BEGIN Provided passage
Studio album by Cazzu
- Released: 3 June 2019
- Genre: Latin trap; hip hop;
- Length: 32:04
- Language: Spanish
- Label: Rimas
- Producer: YTBM; La Paciencia;

Cazzu chronology
| Maldades (2017) | Error 93 (2019) | Bonus Trap (2020) |

Singles from Error 93
- "Visto a las 00:00" Released: 3 June 2019; "Mucha Data" Released: 12 August 2019; "Nada" Released: 13 November 2019; "Mentiste" Released: 2 December 2019;

= Error 93 =

2019 studio album by Cazzu

Error 93 is the second studio album by Argentine rapper and singer Cazzu. It was released by surprise on 3 June 2019 by Rimas Entertainment. Error 93 is a Latin trap, hip hop record. It was primarily produced by YTBM and also features production from La Paciencia. The album features guest appearances by Dalex, Lyanno, Rauw Alejandro and trap group Modo Diablo, comprised by Duki, Neo Pistea and Ysy A.

The album gained a nomination for Female Album of the Year at the 2020 Tu Música Urbano Awards.
END Provided passage
BEGIN Given data
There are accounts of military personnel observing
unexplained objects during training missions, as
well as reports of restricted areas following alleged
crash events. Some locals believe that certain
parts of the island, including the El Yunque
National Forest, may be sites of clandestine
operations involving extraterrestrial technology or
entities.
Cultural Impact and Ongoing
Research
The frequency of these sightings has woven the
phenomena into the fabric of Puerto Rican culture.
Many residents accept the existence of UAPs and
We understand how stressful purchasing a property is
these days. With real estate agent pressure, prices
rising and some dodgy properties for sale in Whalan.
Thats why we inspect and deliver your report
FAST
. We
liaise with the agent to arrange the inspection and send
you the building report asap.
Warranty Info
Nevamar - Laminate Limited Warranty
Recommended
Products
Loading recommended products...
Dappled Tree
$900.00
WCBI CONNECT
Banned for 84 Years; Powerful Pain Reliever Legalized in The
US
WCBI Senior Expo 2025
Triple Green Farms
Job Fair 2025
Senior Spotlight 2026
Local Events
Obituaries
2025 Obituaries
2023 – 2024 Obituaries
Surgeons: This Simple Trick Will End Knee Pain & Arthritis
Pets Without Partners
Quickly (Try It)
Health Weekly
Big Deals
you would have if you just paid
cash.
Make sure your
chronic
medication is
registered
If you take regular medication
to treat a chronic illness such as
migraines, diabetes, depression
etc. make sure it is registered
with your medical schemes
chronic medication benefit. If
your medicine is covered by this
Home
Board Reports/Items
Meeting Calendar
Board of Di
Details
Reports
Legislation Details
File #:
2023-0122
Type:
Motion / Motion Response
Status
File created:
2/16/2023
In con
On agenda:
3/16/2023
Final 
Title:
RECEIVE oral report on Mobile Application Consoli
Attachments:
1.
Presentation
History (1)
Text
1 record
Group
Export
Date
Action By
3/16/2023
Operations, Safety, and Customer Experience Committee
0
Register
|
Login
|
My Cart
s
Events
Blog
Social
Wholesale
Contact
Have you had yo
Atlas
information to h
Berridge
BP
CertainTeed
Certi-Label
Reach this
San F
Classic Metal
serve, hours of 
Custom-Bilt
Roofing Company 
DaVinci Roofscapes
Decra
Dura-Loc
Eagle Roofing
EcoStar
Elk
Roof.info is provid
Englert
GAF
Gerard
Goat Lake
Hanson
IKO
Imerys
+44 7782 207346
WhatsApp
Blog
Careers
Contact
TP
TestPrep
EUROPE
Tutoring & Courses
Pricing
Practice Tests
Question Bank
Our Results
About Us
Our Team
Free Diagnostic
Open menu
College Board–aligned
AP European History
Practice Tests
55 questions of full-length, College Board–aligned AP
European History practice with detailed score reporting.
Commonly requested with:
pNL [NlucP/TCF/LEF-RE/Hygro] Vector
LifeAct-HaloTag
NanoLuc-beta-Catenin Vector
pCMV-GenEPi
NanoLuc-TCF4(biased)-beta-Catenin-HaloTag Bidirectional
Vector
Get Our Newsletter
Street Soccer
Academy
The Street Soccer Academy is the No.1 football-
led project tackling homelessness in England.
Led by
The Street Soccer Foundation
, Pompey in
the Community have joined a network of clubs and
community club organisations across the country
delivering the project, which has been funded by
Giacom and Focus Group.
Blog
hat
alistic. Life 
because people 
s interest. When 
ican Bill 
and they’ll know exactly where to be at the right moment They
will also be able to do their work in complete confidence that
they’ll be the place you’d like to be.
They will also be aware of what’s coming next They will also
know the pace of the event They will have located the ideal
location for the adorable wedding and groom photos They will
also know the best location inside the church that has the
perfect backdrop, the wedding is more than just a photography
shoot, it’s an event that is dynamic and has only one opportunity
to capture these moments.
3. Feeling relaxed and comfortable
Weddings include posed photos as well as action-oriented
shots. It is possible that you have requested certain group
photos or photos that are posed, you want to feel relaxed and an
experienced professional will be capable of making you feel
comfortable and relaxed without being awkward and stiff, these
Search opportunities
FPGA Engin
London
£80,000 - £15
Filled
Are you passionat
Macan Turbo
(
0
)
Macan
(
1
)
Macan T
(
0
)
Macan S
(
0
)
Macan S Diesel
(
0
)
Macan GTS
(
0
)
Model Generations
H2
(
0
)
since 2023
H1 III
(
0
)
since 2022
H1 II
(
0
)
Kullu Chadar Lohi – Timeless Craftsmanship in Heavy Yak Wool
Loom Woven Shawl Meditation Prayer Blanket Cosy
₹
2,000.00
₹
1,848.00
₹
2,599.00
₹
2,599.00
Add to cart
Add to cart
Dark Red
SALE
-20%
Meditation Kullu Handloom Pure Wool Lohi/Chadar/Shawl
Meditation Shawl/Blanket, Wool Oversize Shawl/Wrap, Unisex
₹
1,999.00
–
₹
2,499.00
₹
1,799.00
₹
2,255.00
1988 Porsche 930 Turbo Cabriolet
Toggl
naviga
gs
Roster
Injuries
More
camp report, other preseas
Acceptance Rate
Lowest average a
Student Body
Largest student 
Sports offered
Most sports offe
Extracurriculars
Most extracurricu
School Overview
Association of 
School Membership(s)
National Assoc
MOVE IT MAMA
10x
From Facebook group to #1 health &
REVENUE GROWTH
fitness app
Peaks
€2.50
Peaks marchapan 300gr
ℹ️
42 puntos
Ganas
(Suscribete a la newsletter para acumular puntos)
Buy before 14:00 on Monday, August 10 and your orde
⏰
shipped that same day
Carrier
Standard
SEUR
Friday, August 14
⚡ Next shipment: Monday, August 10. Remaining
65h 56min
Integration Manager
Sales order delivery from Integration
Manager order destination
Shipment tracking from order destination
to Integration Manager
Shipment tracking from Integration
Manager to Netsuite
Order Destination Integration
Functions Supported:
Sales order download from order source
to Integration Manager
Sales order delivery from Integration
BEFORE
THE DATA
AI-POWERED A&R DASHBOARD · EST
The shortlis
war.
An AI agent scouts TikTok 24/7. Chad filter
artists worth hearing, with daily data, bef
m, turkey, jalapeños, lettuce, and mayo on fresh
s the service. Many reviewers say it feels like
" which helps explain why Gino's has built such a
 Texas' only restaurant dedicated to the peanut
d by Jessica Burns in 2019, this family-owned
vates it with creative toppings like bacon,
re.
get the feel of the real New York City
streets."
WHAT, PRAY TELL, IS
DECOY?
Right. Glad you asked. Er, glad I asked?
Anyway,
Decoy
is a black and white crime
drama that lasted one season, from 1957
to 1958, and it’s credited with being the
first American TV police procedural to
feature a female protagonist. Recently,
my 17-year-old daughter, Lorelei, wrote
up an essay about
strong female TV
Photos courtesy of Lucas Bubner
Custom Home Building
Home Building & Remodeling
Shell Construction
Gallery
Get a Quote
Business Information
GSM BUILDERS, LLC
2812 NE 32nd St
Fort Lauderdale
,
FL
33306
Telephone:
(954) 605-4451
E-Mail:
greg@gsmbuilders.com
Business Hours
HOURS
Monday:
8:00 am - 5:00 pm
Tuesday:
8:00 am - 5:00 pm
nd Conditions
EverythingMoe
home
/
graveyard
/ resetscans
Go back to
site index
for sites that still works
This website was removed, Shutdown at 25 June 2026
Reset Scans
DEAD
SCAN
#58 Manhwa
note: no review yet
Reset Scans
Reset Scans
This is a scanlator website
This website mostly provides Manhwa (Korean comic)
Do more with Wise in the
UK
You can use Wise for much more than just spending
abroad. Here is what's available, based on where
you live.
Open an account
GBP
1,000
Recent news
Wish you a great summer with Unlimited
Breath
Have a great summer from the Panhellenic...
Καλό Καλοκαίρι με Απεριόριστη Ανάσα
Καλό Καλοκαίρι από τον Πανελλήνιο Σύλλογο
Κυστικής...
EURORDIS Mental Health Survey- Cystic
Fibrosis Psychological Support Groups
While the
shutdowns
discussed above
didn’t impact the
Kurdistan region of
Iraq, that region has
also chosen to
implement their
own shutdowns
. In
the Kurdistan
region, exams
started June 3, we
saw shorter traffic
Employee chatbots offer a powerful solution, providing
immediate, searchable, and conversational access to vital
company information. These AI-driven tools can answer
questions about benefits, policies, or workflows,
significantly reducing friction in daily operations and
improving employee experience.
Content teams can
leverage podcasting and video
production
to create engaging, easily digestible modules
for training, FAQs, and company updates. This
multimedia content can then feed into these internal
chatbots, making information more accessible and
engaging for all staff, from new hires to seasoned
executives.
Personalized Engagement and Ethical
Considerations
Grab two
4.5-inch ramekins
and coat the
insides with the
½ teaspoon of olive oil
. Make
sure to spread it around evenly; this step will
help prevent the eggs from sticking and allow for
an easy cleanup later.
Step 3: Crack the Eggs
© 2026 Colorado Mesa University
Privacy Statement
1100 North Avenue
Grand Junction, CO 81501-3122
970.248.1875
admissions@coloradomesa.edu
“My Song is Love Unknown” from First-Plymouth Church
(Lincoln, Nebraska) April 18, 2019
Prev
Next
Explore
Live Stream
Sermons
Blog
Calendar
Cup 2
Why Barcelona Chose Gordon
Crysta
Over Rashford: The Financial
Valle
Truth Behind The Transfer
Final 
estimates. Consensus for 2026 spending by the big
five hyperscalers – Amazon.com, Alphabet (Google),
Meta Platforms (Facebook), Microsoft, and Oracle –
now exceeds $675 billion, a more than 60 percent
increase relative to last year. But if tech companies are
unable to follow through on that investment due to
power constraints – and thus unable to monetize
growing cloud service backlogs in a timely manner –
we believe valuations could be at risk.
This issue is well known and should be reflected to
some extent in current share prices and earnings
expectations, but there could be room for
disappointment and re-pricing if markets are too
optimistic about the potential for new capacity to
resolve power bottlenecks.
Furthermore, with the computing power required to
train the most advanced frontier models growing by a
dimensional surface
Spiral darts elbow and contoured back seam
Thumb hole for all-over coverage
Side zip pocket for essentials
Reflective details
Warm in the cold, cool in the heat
END Given data
» **Work instruction 1**
Output the saved data entries from their first line through the line containing "Many residents accept" as a JSON list of strings, one string per line, skipping any blank lines.
» **Work instruction 2**
Write what comes next in the article on the album Error 93, starting right after its last sentence.
The Error 93 album article and the saved data entries have no connection to each other.

» **Task answer 1**
[
  "There are accounts of military personnel observing",
  "unexplained objects during training missions, as",
  "well as reports of restricted areas following alleged",
  "crash events. Some locals believe that certain",
  "parts of the island, including the El Yunque",
  "National Forest, may be sites of clandestine",
  "operations involving extraterrestrial technology or",
  "entities.",
  "Cultural Impact and Ongoing",
  "Research",
  "The frequency of these sightings has woven the",
  "phenomena into the fabric of Puerto Rican culture.",
  "Many residents accept the existence of UAPs and"
]

» **Task answer 2**
==Background and composition==
In Error 93, Cazzu opens up about love, deception, and independence. The singer wrote each one of the ten tracks on her own. According to Billboards Jessica Roiz, "the album establishes her as a well-rounded urban act who can play with trap and hip-hop rhythms, as heard on "Mucha Data", and also drop fiery old-school reggaeton/perreo songs, as heard on "Rally" and "Al Reves"." The first single off of Error 93 was "Visto a las 00:00", a "sensual urban track about starting a relationship from scratch."

As regards the creative process, Cazzu said, "I sat down with my producer and we listened to lots of albums. One of the albums we most listened to was Halsey's Badlands. I love being able to fuse some of the sounds that she uses to create urban music. Jeremih is another artist whose flow and way of singing and composing music I try to incorporate. "I am simply trying to create what is essentially in my brain."

==Track listing==
All tracks are produced by YTBM, and written by Julieta Cazzuchelli, except where noted.

Notes
- "Visto a las 00" is sometimes credited as "00:00"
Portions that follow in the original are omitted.